본 발명의 일 실시예에 따른 인-메모리 레이어 관리 장치(100)는 요청 수신부(111), 매핑정보 전송부(112), 명령 전송부(130), 저장부(140) 및 인-메모리 클라이언트(150)를 포함하여 구현될 수 있다. 실시예에 따라서 인-메모리 레이어 관리 장치(100)는 요청 수신부(111), 매핑정보 전송부(112), 명령 전송부(130), 저장부(140) 및 인-메모리 클라이언트(150)라는 구성요소 중에서 일부 구성요소는 생략되거나 다른 구성요소를 추가로 포함하여 구현될 수 있다.The in-memory layer management apparatus 100 according to an embodiment of the present invention includes a request receiving unit 111, a mapping information transmitting unit 112, a command transmitting unit 130, a storage unit 140, and an in-memory client ( 150) may be implemented.

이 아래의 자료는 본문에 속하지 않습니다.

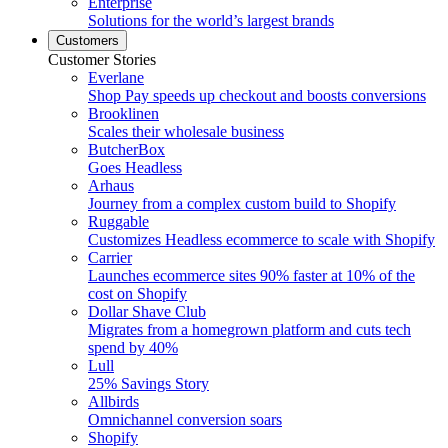
Enterprise
Solutions for the world’s largest brands
Customers
Customer Stories
Everlane
Shop Pay speeds up checkout and boosts conversions
Brooklinen
Scales their wholesale business
ButcherBox
Goes Headless
Arhaus
Journey from a complex custom build to Shopify
Ruggable
Customizes Headless ecommerce to scale with Shopify
Carrier
Launches ecommerce sites 90% faster at 10% of the
cost on Shopify
Dollar Shave Club
Migrates from a homegrown platform and cuts tech
spend by 40%
Lull
25% Savings Story
Allbirds
Omnichannel conversion soars
Shopify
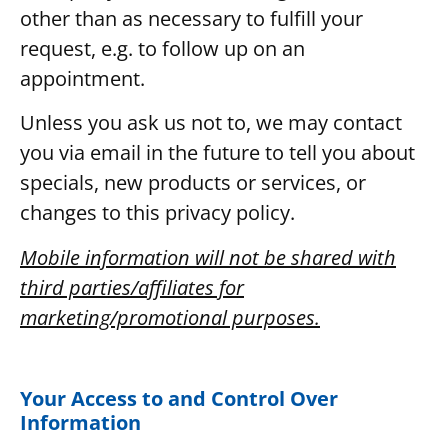
other than as necessary to fulfill your
request, e.g. to follow up on an
appointment.
Unless you ask us not to, we may contact
you via email in the future to tell you about
specials, new products or services, or
changes to this privacy policy.
Mobile information will not be shared with
third parties/affiliates for
marketing/promotional purposes.
Your Access to and Control Over
Information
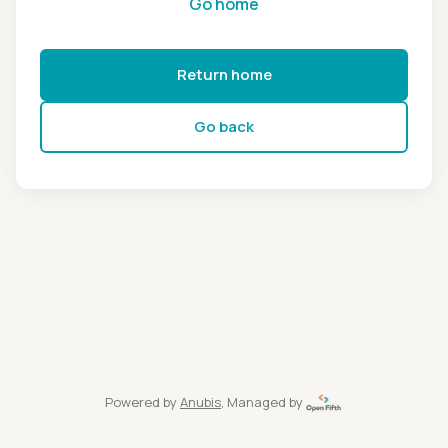
Go home
Return home
Go back
Powered by
Anubis
, Managed by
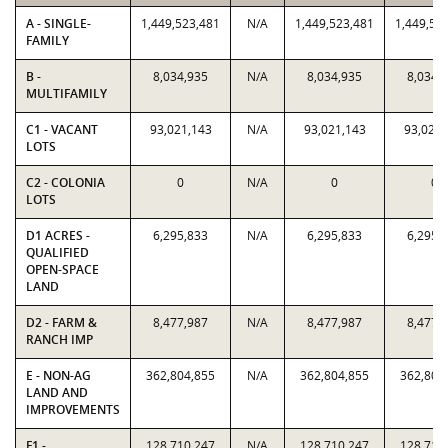
A - SINGLE-
1,449,523,481
N/A
1,449,523,481
1,449,52
FAMILY
B -
8,034,935
N/A
8,034,935
8,034,
MULTIFAMILY
C1 - VACANT
93,021,143
N/A
93,021,143
93,021,
LOTS
C2 - COLONIA
0
N/A
0
0
LOTS
D1 ACRES -
6,295,833
N/A
6,295,833
6,295,
QUALIFIED
OPEN-SPACE
LAND
D2 - FARM &
8,477,987
N/A
8,477,987
8,477,
RANCH IMP
E - NON-AG
362,804,855
N/A
362,804,855
362,804
LAND AND
IMPROVEMENTS
F1 -
128,710,247
N/A
128,710,247
128,710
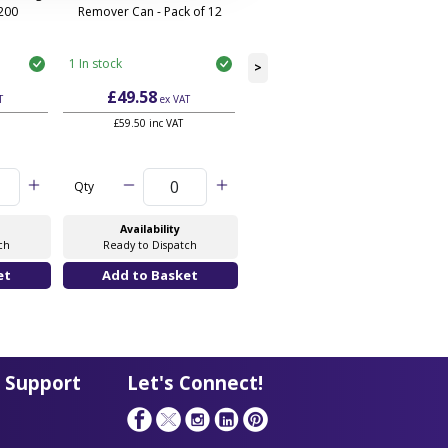
 200
Remover Can - Pack of 12
Can - Pack of 20
1 In stock
3 In stock
>
£49.58
£52.28
T
ex VAT
ex VAT
£59.50 inc VAT
£62.74 inc VAT
Qty
Qty
Availability
Availability
ch
Ready to Dispatch
Ready to Dispatch
 Support
Let's Connect!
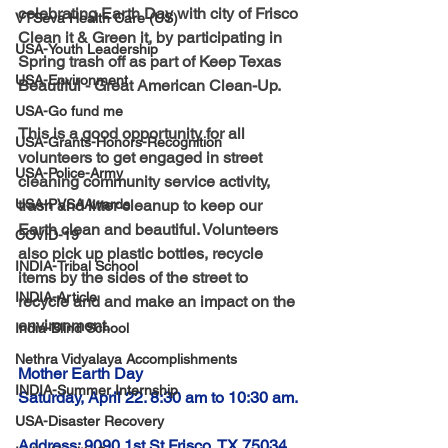
celebrating Earth Day with city of Frisco 
VTSeva Health Care (US)
Clean it & Green it, by participating in 
USA-Youth Leadership
Spring trash off as part of Keep Texas 
USA-Environment
Beautiful - Great American Clean-Up.
USA-Go fund me
This is a good opportunity for all 
USA-Grants-Honors-Recognition
volunteers to get engaged in street 
USA-Police-Army
cleaning community service activity, 
USA-PVSAAwards
trash and litter cleanup to keep our 
Earth clean and beautiful. Volunteers 
COVID-19
also pick up plastic bottles, recycle 
INDIA-Tribal School
items by the sides of the street to 
INDIA-Article
recycle and and make an impact on the 
environment.
India-Blind School
Nethra Vidyalaya Accomplishments
Mother Earth Day
INDIA-Summer Internship
Saturday, April 22. 8:30 am to 10:30 am.
USA-Disaster Recovery
Address: 9090 1st St Frisco, TX 75034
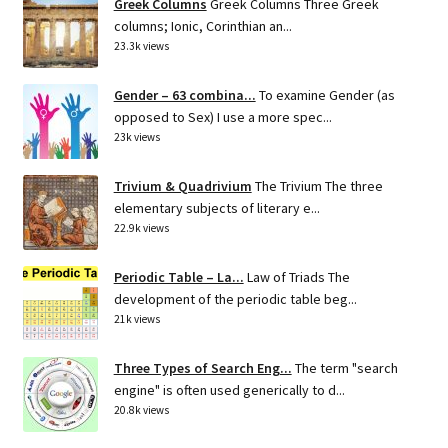
Greek Columns
Greek Columns Three Greek
columns; Ionic, Corinthian an...
23.3k views
Gender – 63 combina...
To examine Gender (as
opposed to Sex) I use a more spec...
23k views
Trivium & Quadrivium
The Trivium The three
elementary subjects of literary e...
22.9k views
Periodic Table – La...
Law of Triads The
development of the periodic table beg...
21k views
Three Types of Search Eng...
The term "search
engine" is often used generically to d...
20.8k views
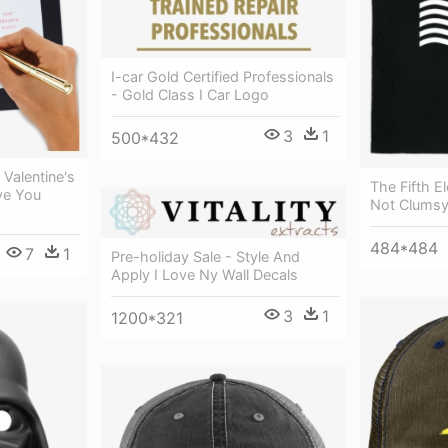
I-car Gold Certified Professionals
- Gold Class I Car Logo
3
1
500*432
 Valentine's
The Fifth E
ve You
Not Clumsy 
484*484
7
1
Pre-holiday Sale - Style And
Apply I Love Ny Wall Decals
3
1
1200*321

According to the embodiment, the in-memory layer management apparatus 100 includes a request receiving unit 111, a mapping information transmitting unit 112, a command transmitting unit 130, a storage unit 140, and an in-memory client 150. Some of the elements may be omitted or may be implemented by additionally including other elements.

인-메모리 레이어 관리 장치(100)는 블록의 매핑 정보를 저장하는 하나의 네임 노드와 대용량 데이터를 분산하여 저장하는 복수의 데이터 노드를 포함하는 하둡 분산처리 시스템(10)에서 실행되도록 구현된다.The in-memory layer management apparatus 100 is implemented to be executed in the Hadoop distributed processing system 10 including one name node that stores mapping information of a block and a plurality of data nodes that distribute and store large amounts of data.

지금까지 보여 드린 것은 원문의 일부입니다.